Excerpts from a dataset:
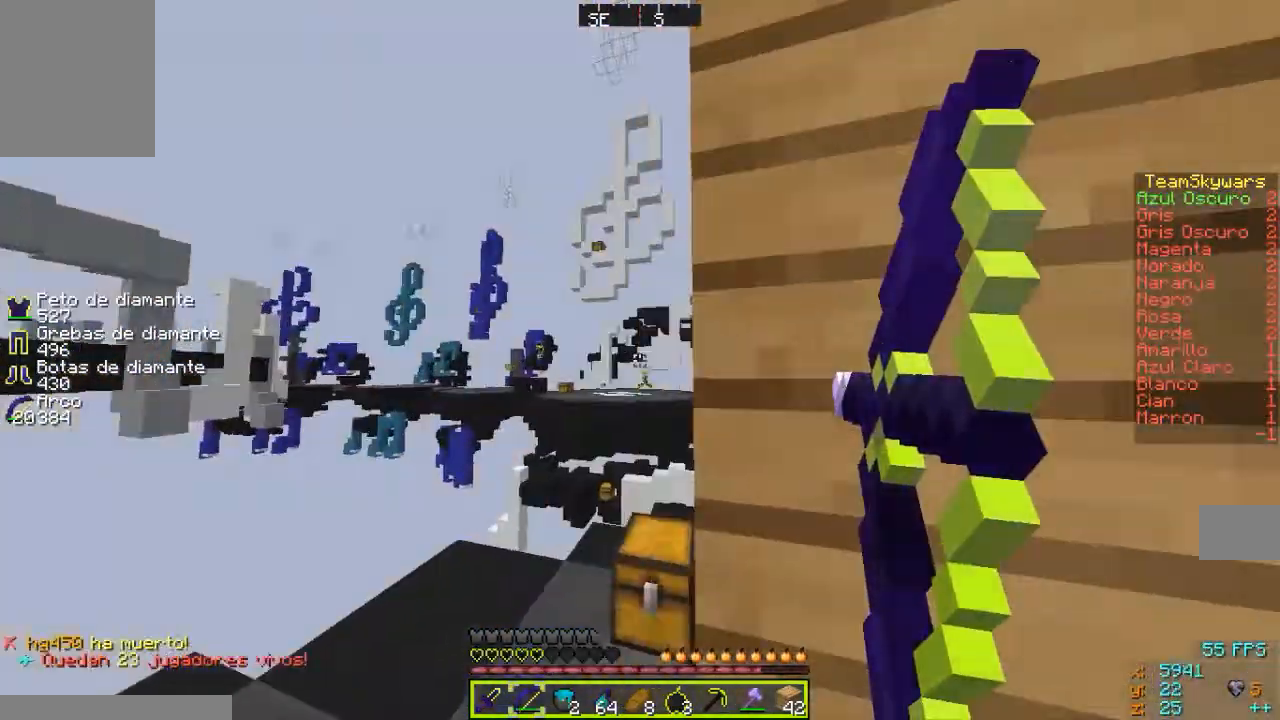
{"keys": ["a"], "mouse": ["right"], "events": []}
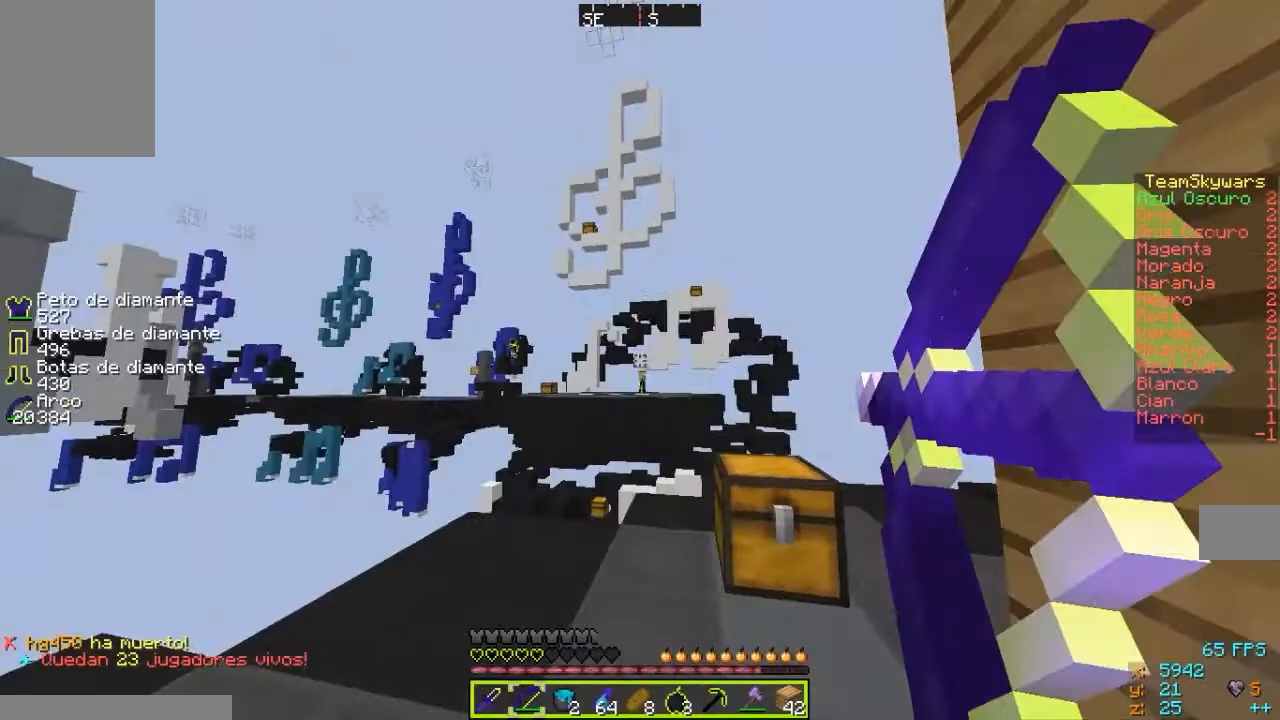
{"keys": ["d"], "mouse": [], "events": [[200, "a", "up"], [233, "d", "down"], [233, "mouse_right", "up"]]}
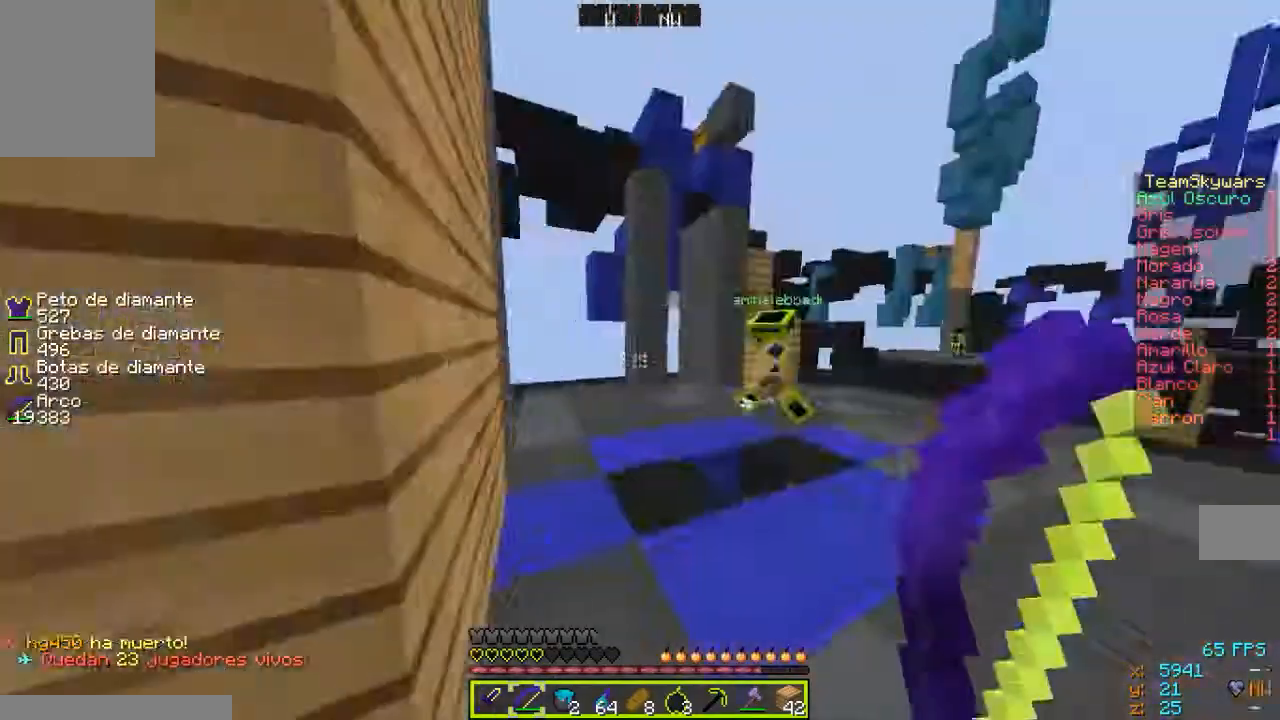
{"keys": ["d", "w"], "mouse": [], "events": [[133, "w", "down"]]}
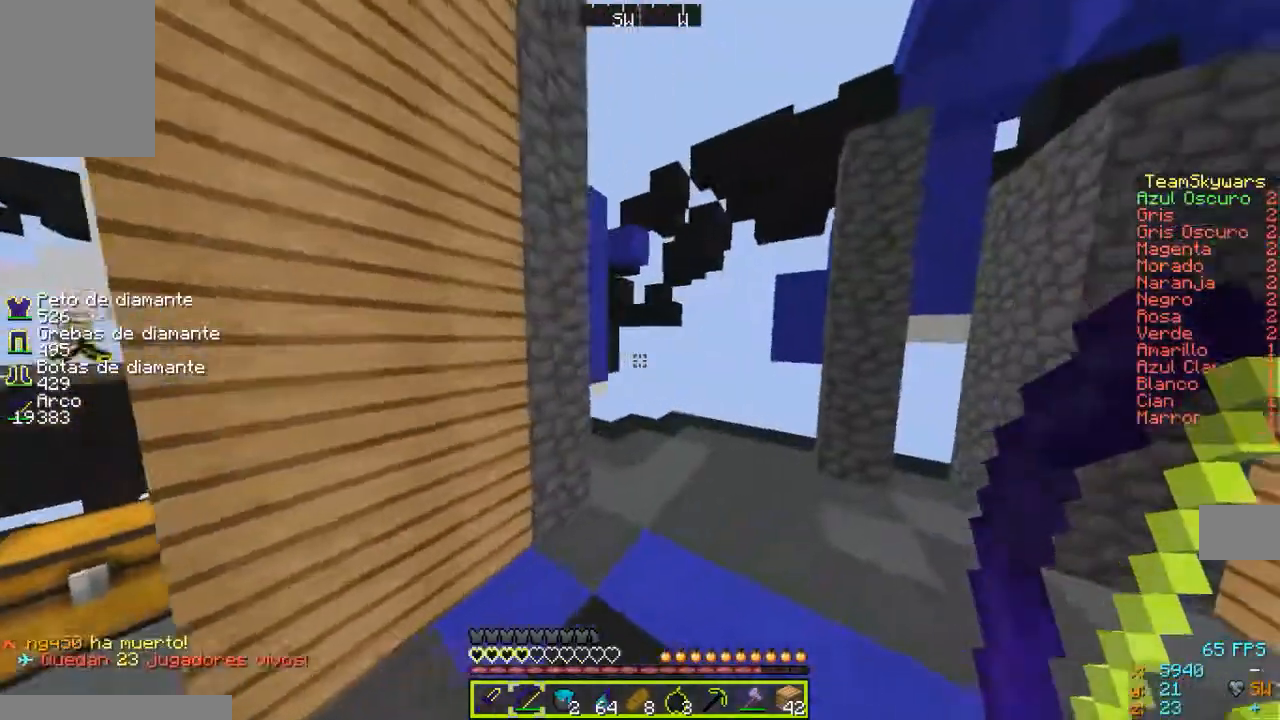
{"keys": ["d", "w"], "mouse": [], "events": []}
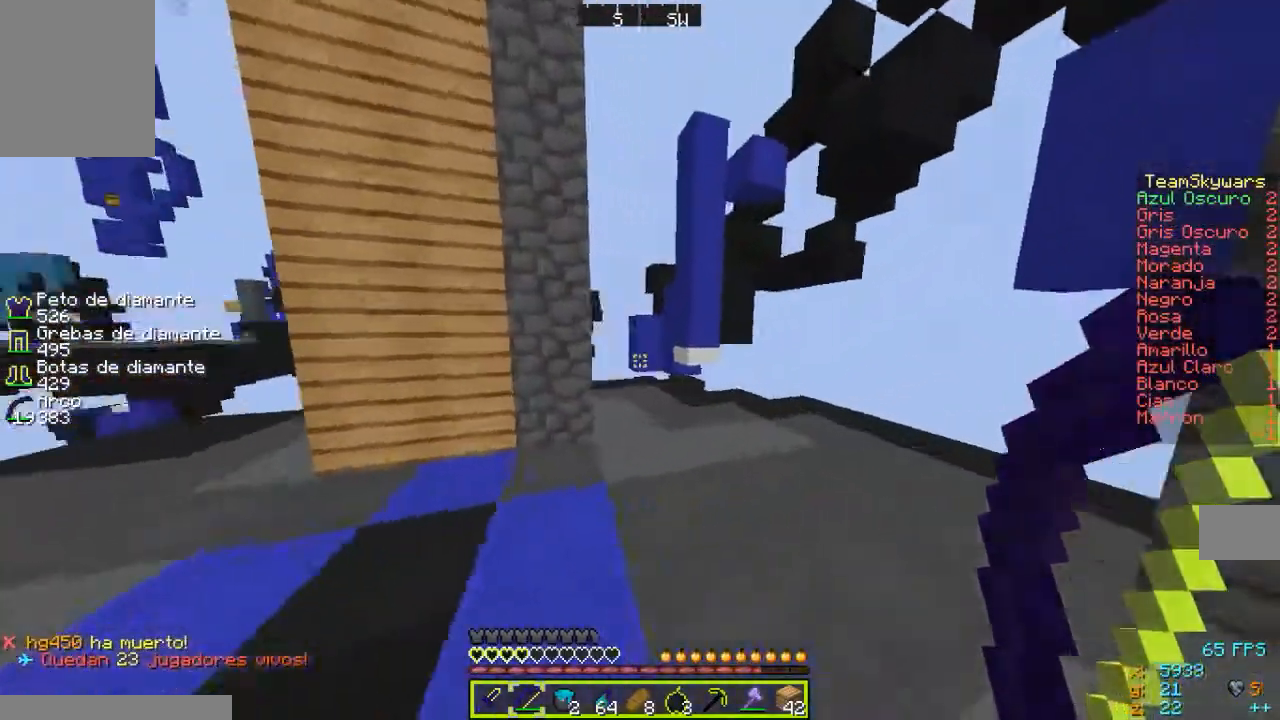
{"keys": ["d", "w"], "mouse": ["right"], "events": [[100, "mouse_right", "down"]]}
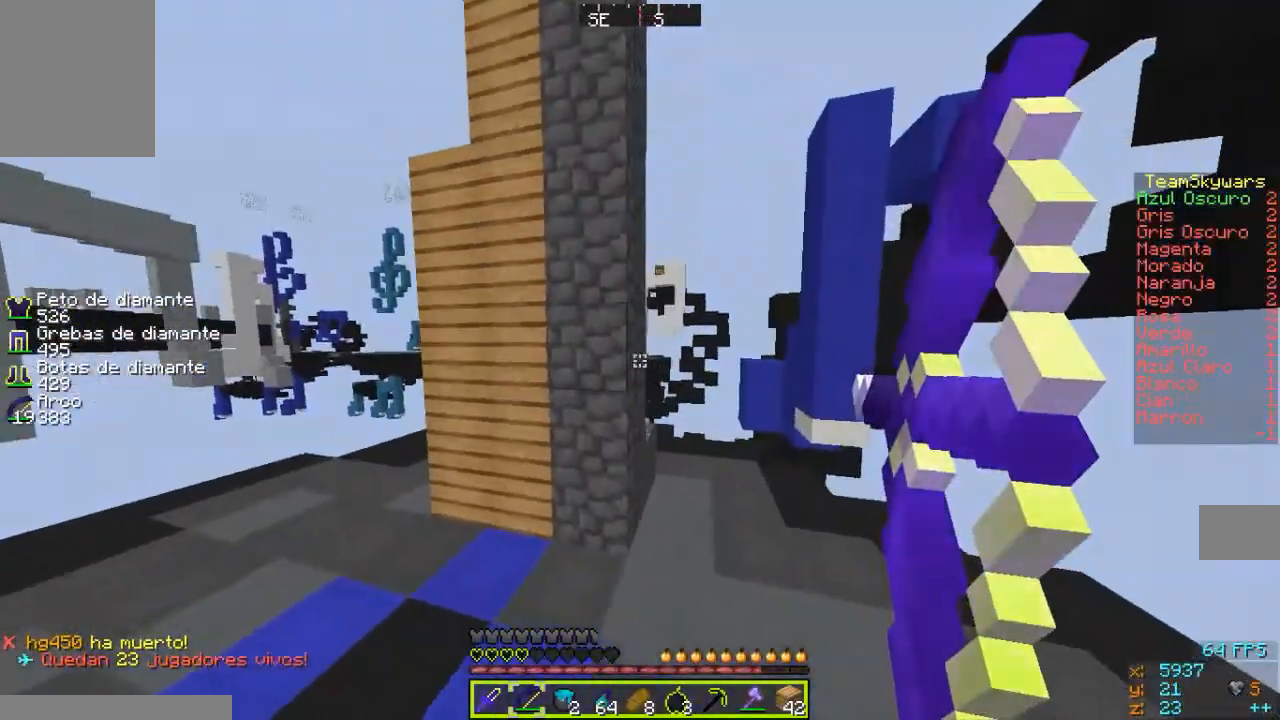
{"keys": ["d", "w"], "mouse": ["right"], "events": []}
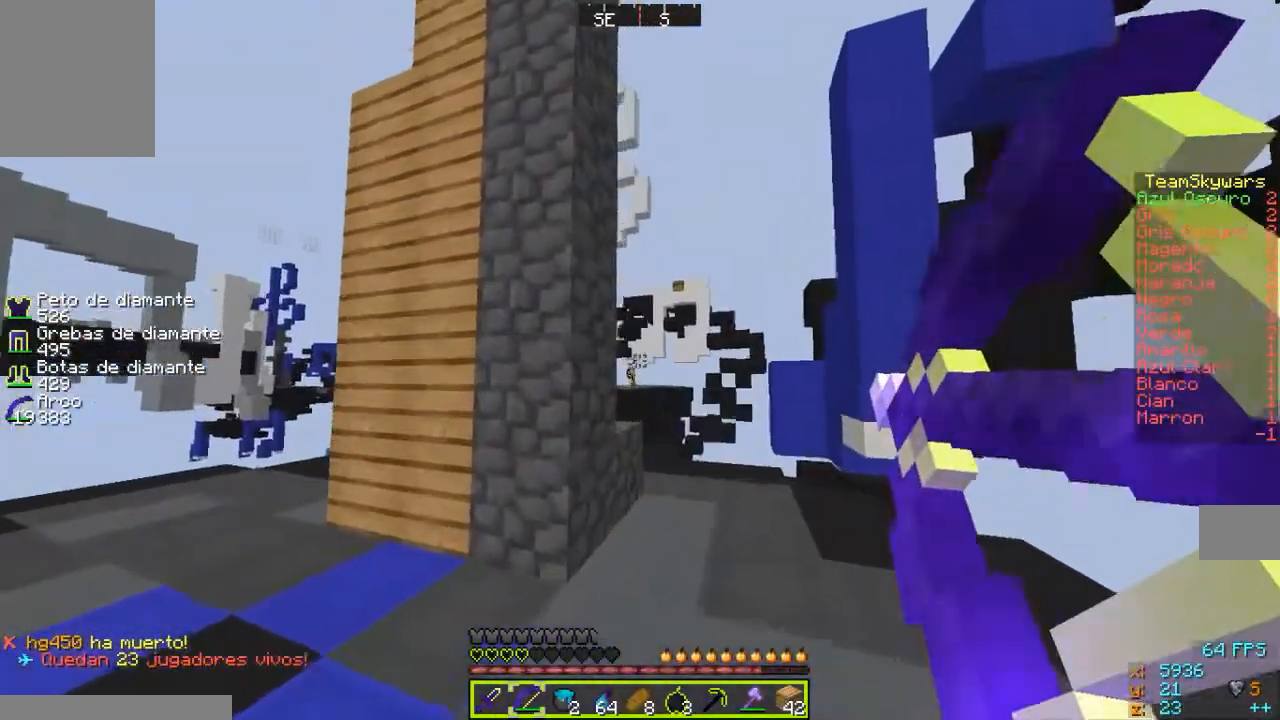
{"keys": ["a"], "mouse": [], "events": [[33, "d", "up"], [33, "w", "up"], [100, "a", "down"], [200, "mouse_right", "up"]]}
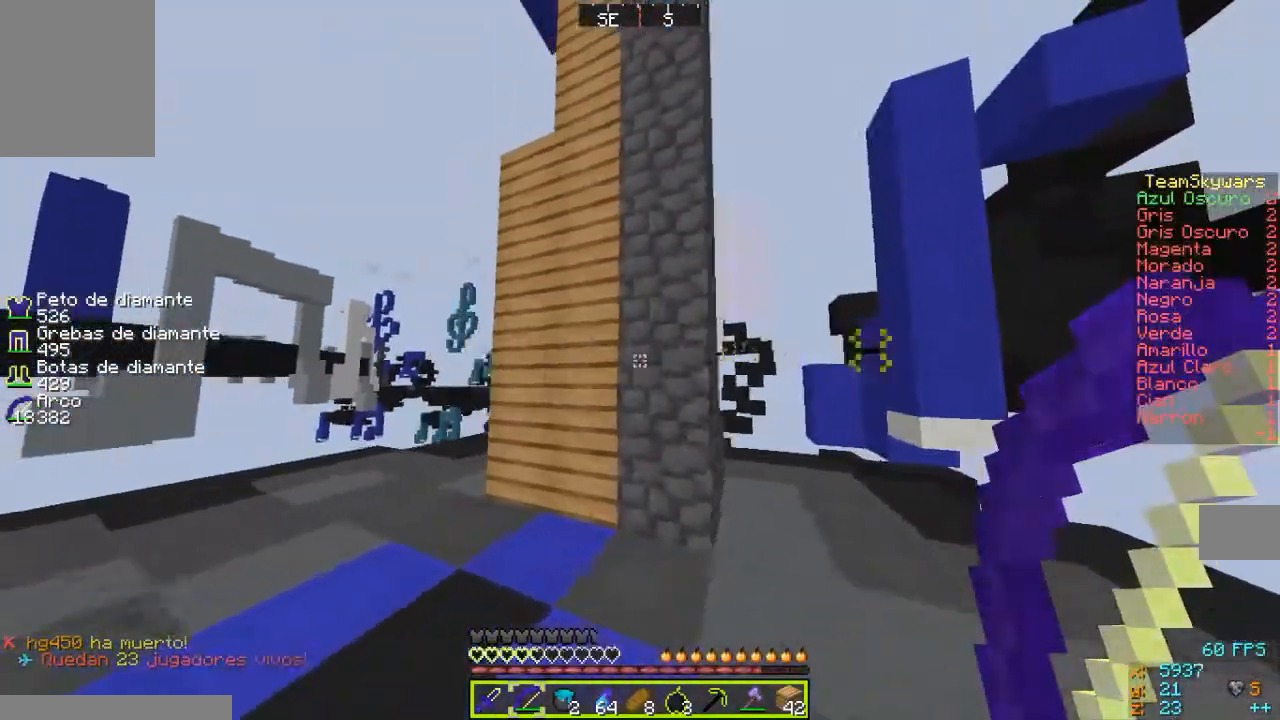
{"keys": ["d", "w"], "mouse": [], "events": [[100, "w", "down"], [300, "a", "up"], [433, "d", "down"]]}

### [Problem statement]
Check each line above for the word "down", and copy the lines where it appears.

### [Expected answer]
{"keys": ["d"], "mouse": [], "events": [[200, "a", "up"], [233, "d", "down"], [233, "mouse_right", "up"]]}
{"keys": ["d", "w"], "mouse": [], "events": [[133, "w", "down"]]}
{"keys": ["d", "w"], "mouse": ["right"], "events": [[100, "mouse_right", "down"]]}
{"keys": ["a"], "mouse": [], "events": [[33, "d", "up"], [33, "w", "up"], [100, "a", "down"], [200, "mouse_right", "up"]]}
{"keys": ["d", "w"], "mouse": [], "events": [[100, "w", "down"], [300, "a", "up"], [433, "d", "down"]]}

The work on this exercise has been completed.